[Task statement]
Look through the lines below; wherever the word "moveTo" appears, copy that line.

[Records provided]
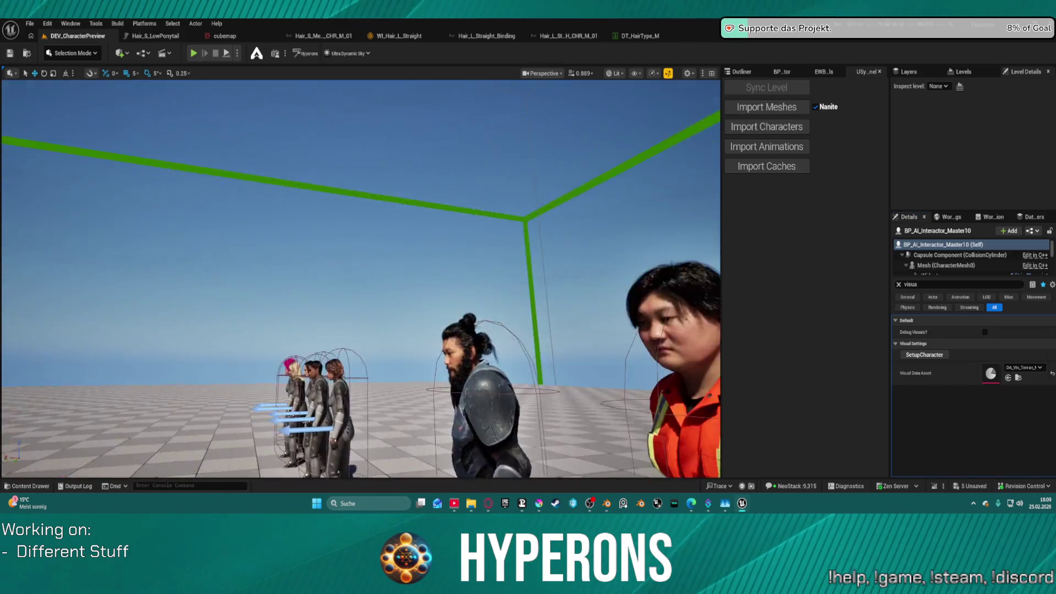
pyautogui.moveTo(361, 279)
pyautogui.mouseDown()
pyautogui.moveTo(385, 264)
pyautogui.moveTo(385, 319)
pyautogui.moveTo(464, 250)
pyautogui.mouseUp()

---

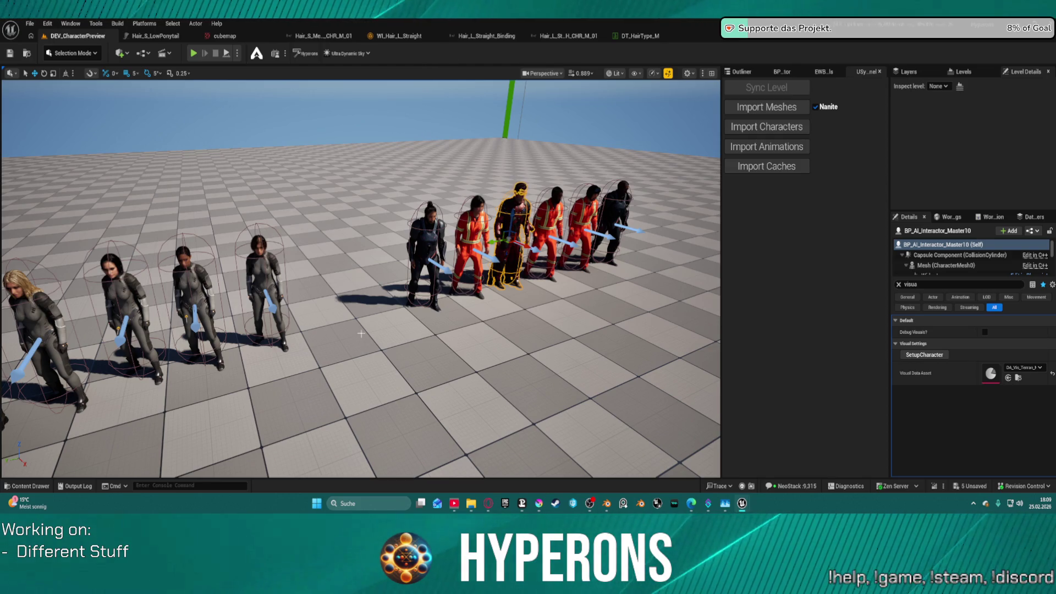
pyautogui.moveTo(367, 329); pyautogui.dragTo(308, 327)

---

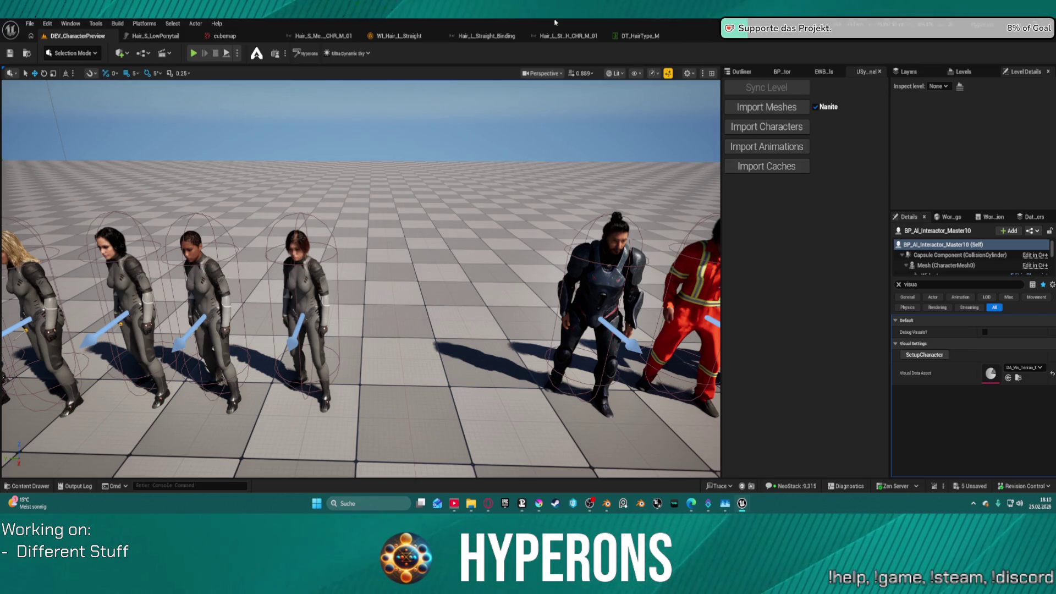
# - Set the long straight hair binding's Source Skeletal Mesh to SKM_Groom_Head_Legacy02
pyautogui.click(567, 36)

[Reply to the exercise]
pyautogui.moveTo(361, 279)
pyautogui.moveTo(385, 264)
pyautogui.moveTo(385, 319)
pyautogui.moveTo(464, 250)
pyautogui.moveTo(367, 329); pyautogui.dragTo(308, 327)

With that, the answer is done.